Budget 2020: Key points explained

Everything you need to know from new Chancellor Rishi Sunak's budget speech to MPs in the House of Commons.

Rishi Sunak
Image: Rishi Sunak delivering his budget speech
Why you can trust Sky News

Here are the key points from Chancellor Rishi Sunak's budget speech:

Budget coronavirus

Coronavirus

Government response designed to be complementary to measures announced by Bank of England. Details a "£30bn stimulus" package.

Warns of temporary disruption to economy from COVID-19. It will be "tough" and "significant" but says things will return to normal.

"What everyone needs to know is that we are doing everything we can to keep this country, and our people, healthy and financially secure". Budget aims to bring "stability and security".

Coronavirus - NHS - budget

Coronavirus - NHS

NHS will get the resources it requires "whatever it needs, whatever it costs".

£5bn emergency response fund for NHS and public services initially.

£6bn in new money for the NHS over this parliament - separate to emergency fund.

Extra funding for taxman to secure money from tax evaders and avoiders - aimed at securing £4.4bn of extra revenue for the health service.

coronovirus budget

Coronavirus - workers

Statutory sick pay available to those advised to self-isolate - even if they haven't presented with symptoms. More help for self-employed or those in gig economy through £500m welfare boost and new £500m hardship fund.

Government to meet cost of providing statutory sick pay for up to 14 days for workers in firms with up to 250 employees.

Coronavirus - business for Budget

Coronavirus - businesses

Loans available to help small and medium-sized businesses. Business rates abolished for retail, leisure or hospitality business with a rateable value below £51,000.

£3,000 cash grant to businesses eligible for small business rates relief.

Budget Tax

Tax

Fuel, beer, wine and spirit duties all frozen to help a "thriving" private sector

Business rates discount for pubs at £5,000 this year only

National Insurance threshold to rise from £8,632 to £9,500 saving a typical employee £104 annually.

No VAT on tampon products from January one we have left the EU.

Budget business

Business

Corporation Tax remains at 19% and will not be cut to 17%.

Research and development investment rising to £22bn annually.

Reducing the lifetime limit for Entrepreneurs' Relief from £10m to £1m - saving taxpayers' £6bn.

Levelling-up

'Levelling-up'

£5bn to get superfast broadband into rural areas and £510m for shared rural mobile phone network.

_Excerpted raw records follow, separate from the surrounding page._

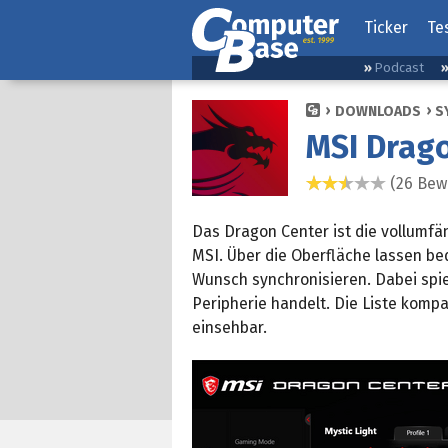
Ticker
Te
Podcast
DOWNLOADS
S
MSI Drag
(26 Bew
2,6 Sterne
Das Dragon Center ist die vollumf
MSI. Über die Oberfläche lassen b
Wunsch synchronisieren. Dabei spiel
Peripherie handelt. Die Liste kompa
einsehbar.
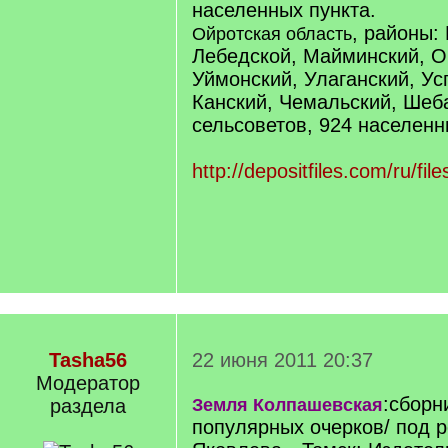
населенных пункта.
, районы:
Ойротская область
Лебедской, Майминский, О
Уймонский, Улаганский, Ус
Канский, Чемальский, Шеб
сельсоветов, 924 населенн
http://depositfiles.com/ru/fil
Tasha56
22 июня 2011 20:37
Модератор
:сборн
раздела
Земля Колпашевская
популярных очерков/ под р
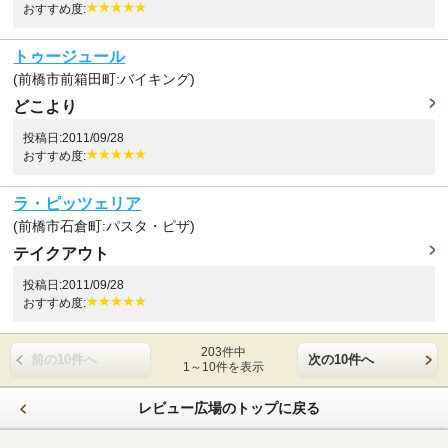
おすすめ度:
トゥージュール
(前橋市前箱田町:バイキング)
どこより
投稿日:2011/09/28
おすすめ度:
ラ・ピッツェリア
(前橋市石倉町:パスタ・ピザ)
テイクアウト
投稿日:2011/09/28
おすすめ度:
203件中
前の10件へ
次の10件へ
1～10件を表示
レビュー広場のトップに戻る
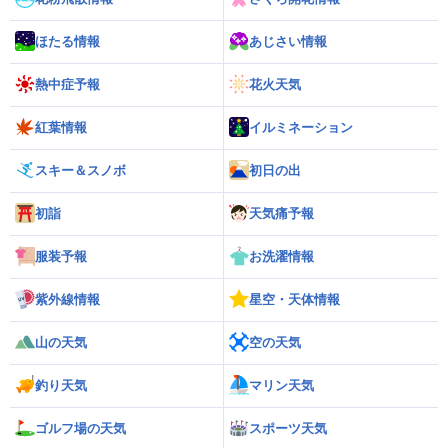
ほたる情報
あじさい情報
熱中症予報
花火天気
紅葉情報
イルミネーション
スキー＆スノボ
初日の出
初詣
天気痛予報
服装予報
お洗濯情報
紫外線情報
星空・天体情報
山の天気
空の天気
釣り天気
マリン天気
ゴルフ場の天気
スポーツ天気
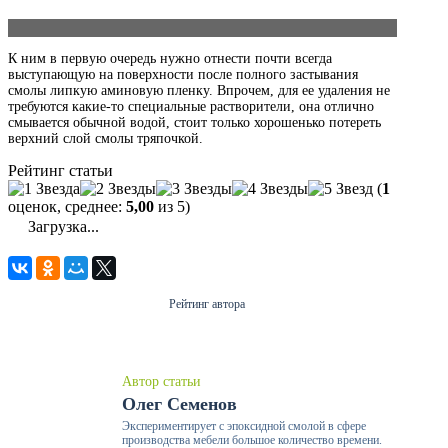
К ним в первую очередь нужно отнести почти всегда
выступающую на поверхности после полного застывания
смолы липкую аминовую пленку. Впрочем, для ее удаления не
требуются какие-то специальные растворители, она отлично
смывается обычной водой, стоит только хорошенько потереть
верхний слой смолы тряпочкой.
Рейтинг статьи
(
1
оценок, среднее:
5,00
из 5)
Загрузка...
Рейтинг автора
Автор статьи
Олег Семенов
Экспериментирует с эпоксидной смолой в сфере
производства мебели большое количество времени.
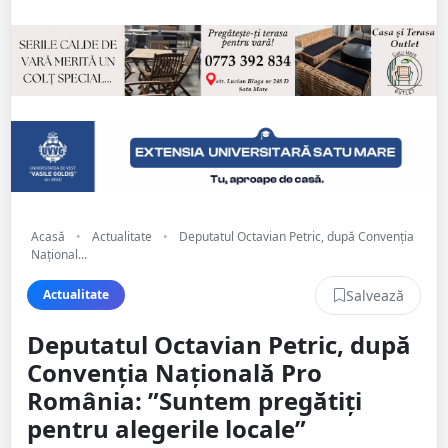
Acasă
•
Actualitate
•
Deputatul Octavian Petric, după Convenția
Național...
Salvează
Actualitate
Deputatul Octavian Petric, după
Convenția Națională Pro
România: ”Suntem pregătiți
pentru alegerile locale”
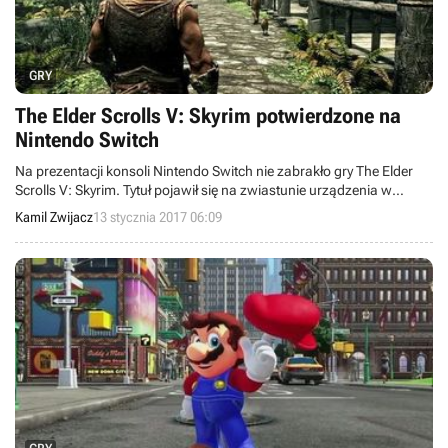
GRY
The Elder Scrolls V: Skyrim potwierdzone na
Nintendo Switch
Na prezentacji konsoli Nintendo Switch nie zabrakło gry The Elder
Scrolls V: Skyrim. Tytuł pojawił się na zwiastunie urządzenia w
październiku 2016 roku, ale dopiero teraz doczekaliśmy się jego
Kamil Zwijacz
13 stycznia 2017 06:09
oficjalnej zapowiedzi.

£2.5bn pothole fund. "Biggest programme of public investment ever" with £27bn for strategic roads this Parliament.

New economic campus in northern England will include 750 staff from the Treasury and other departments - moving 22,000 civil servants outside central London eventually.

£640m extra for the Scottish government, £360m for the Welsh government, and £210m for the Northern Ireland Executive.

New devolution deal in West Yorkshire, with a directly-elected mayor for the region and "London-style funding settlements" for all eight metro mayors worth £4.2bn.

Budget - climate

Climate

£120m to help with flood clean-up and £5.2bn over six years for flood defences - a doubling of current package

Plastics packaging tax will charge manufactures and importers £200 per tonne on packaging made of less than 30% of recycled plastic.

Red diesel tax relief to be abolished in two years though farmers will keep it

Levy on electricity frozen from April 2022 in favour of rise on gas.

Housing budget

Housing

£1bn building safety fund to remove unsafe cladding from buildings above 18 metres tall following Grenfell fire and affordable homes programme extended.

Budget education

Education

£1.5bn over five years to improve the further education college buildings.

Funding for up to 19 Maths schools on top of existing spending boost for education.

VAT on digital publications including books, newspapers, magazines and academic journals abolished from December.

economic forecasts and spending

Economic forecasts & spending

Budget package delivered within the government's fiscal rules on spending "with room to spare".

Independent Office for Budget Responsibility, without accounting for the impact of coronavirus, has forecast UK growth of 1.1% in 2020 , 1.8% in 2021.

OBR sees borrowing rising from 2.1% of GDP in 2019/20 to 2.4% in 2020/21 and 2.8% in 2021/22.